Jurgen Klopp needs to think long and hard about what’s important in the next fortnight.
I did quite a bit of slagging off of PSG after our opening game of this season’s Champions League.
Some people felt I was harsh, but they are fair game for the criticism, as far as I’m concerned. A nouveau riche entity with a passionate support, yet a football club with little in the way of soul.
The worst of the best
Neymar must be the worst ‘best player in the world,’ ever.
He preens, he flicks, he plays to the crowd as the ball rolls past him, he scores, he falls over. He’s a Cristiano Ronaldo tribute act, basically.
A football club born in 1970. My brother and sister are older than PSG.
For a team which dominated the first half, against a Liverpool stuck in second gear for the duration, blessed by a myopic referee and the most open cheque book in world football, PSG’s play-acting and sleight of hand, added to by their strange sense of over-jubilation at the final whistle, was almost a compliment.
They aren’t going to be winning the Champions League this season, or any season, soon.
That said, neither are we.
In the Champions League this season we have shown a dreadful sense of entitlement, that is more than a match for anything PSG feel about football in general.
Is it arrogance? Is it indifference?
Take your pick.
You have to earn your shot at European glory. Last season we did exactly that. This season we have tipped up as if we are waiting for a glory we are somehow owed.
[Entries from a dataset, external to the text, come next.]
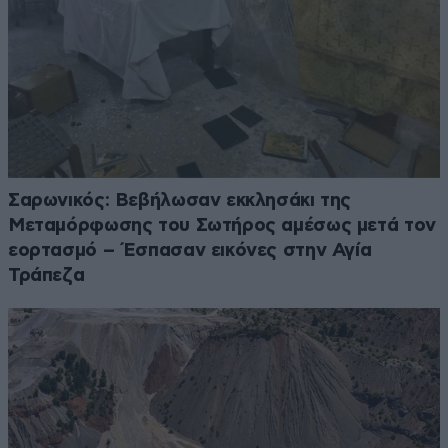
Σαρωνικός: Βεβήλωσαν εκκλησάκι της
Μεταμόρφωσης του Σωτήρος αμέσως μετά τον
εορτασμό – Έσπασαν εικόνες στην Αγία
Τράπεζα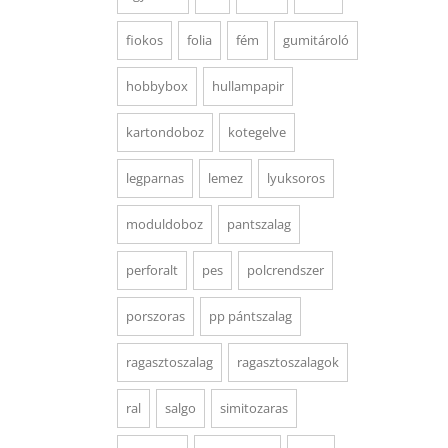
fiokos
folia
fém
gumitároló
hobbybox
hullampapir
kartondoboz
kotegelve
legparnas
lemez
lyuksoros
moduldoboz
pantszalag
perforalt
pes
polcrendszer
porszoras
pp pántszalag
ragasztoszalag
ragasztoszalagok
ral
salgo
simitozaras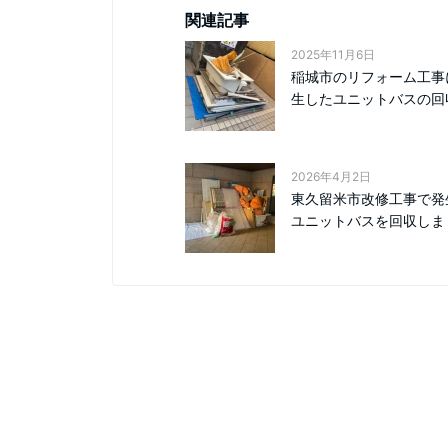
関連記事
2025年11月6日
稲城市のリフォーム工事
生したユニットバスの回収
2026年4月2日
東久留米市改修工事で発
ユニットバスを回収しま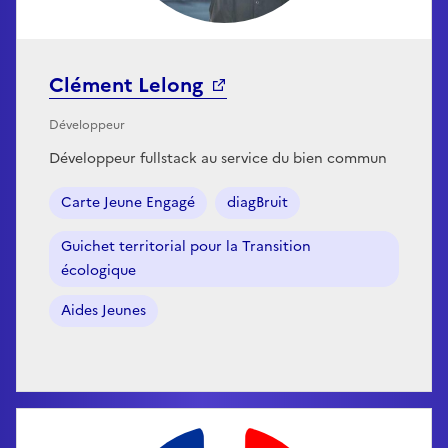
Clément Lelong
Développeur
Développeur fullstack au service du bien commun
Carte Jeune Engagé
diagBruit
Guichet territorial pour la Transition
écologique
Aides Jeunes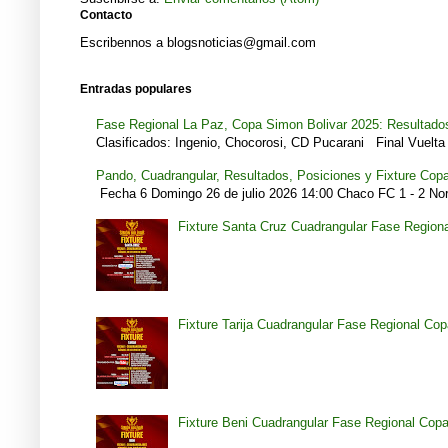
Contacto
Escribennos a blogsnoticias@gmail.com
Entradas populares
Fase Regional La Paz, Copa Simon Bolivar 2025: Resultados
Clasificados: Ingenio, Chocorosi, CD Pucarani Final Vuelta 
Pando, Cuadrangular, Resultados, Posiciones y Fixture Cop
Fecha 6 Domingo 26 de julio 2026 14:00 Chaco FC 1 - 2 Noro
Fixture Santa Cruz Cuadrangular Fase Region
Fixture Tarija Cuadrangular Fase Regional Co
Fixture Beni Cuadrangular Fase Regional Cop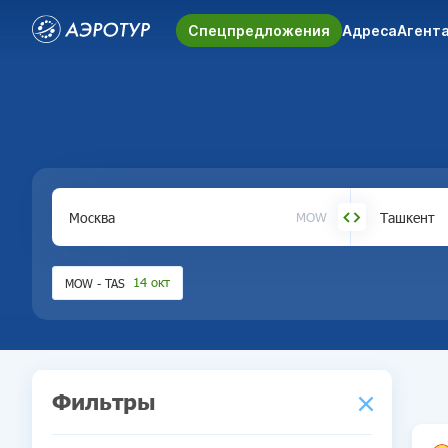
Спецпредложения
Адреса
Агент
MOW
14 окт
MOW
-
TAS
Фильтры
We beat PSG on the opening night and have lost three of the following four games. Paris was awful, as were Belgrade and Naples.
Tag on Kyiv and Rome at the end of last season and it makes for a grim run on our travels in Europe, since we won at Man City in the 2017/18 quarter finals, in April.
What is it exactly?
Do we miss the touchline input of Zeljko Buvac?
Do we miss the on-pitch input of Alex Oxlade-Chamberlain?
This was always going to be a difficult European campaign. We don’t tend to respond well in Europe the season after reaching the final. We were then dealt one of the hardest groups in the draw for good measure.
Partly because I felt something like this was on the horizon in Europe and partly because I felt—and still feel—that we are capable of winning the Premier League title this season, if we focus intently enough upon it.
Over-stretching ourselves in an insipid European campaign, then rearranging the squad chairs domestically, does us no favours.
On the back of this loss at the Parc des Princes, we now must be strong and business-like in Sunday’s Merseyside derby.
This is the point of time where we need to stand up and be insistent upon the direction our season is to take.
The Europa League would be a disastrous deviation for us.
Playing Thursday-Sunday-Thursday, or Thursday-Monday-Thursday, will send us off-track domestically.
We either need to navigate ourselves a way past Napoli and limp into the last 16 of the Champions League, or hope that Red Star Belgrade eclipse us into 4th place in Group C.
I don’t downplay the importance of the Europa League there. The prize in winning the Europa League is a place in next season’s Champions League and one of the most beautiful trophies football has to offer.
Yet, there is a time and a place for the many various cup competitions the game of football tempts you with.
There is a time in the development of a football team when angling to win the Europa League makes sense. There is a time in the development of a football team when angling to win the League Cup makes sense.
2015/16 was the time for that. When we were in no fit state to challenge for the Premier League title.
The next fortnight will shape the rest of the season.
The next fortnight is where we decide our season is going.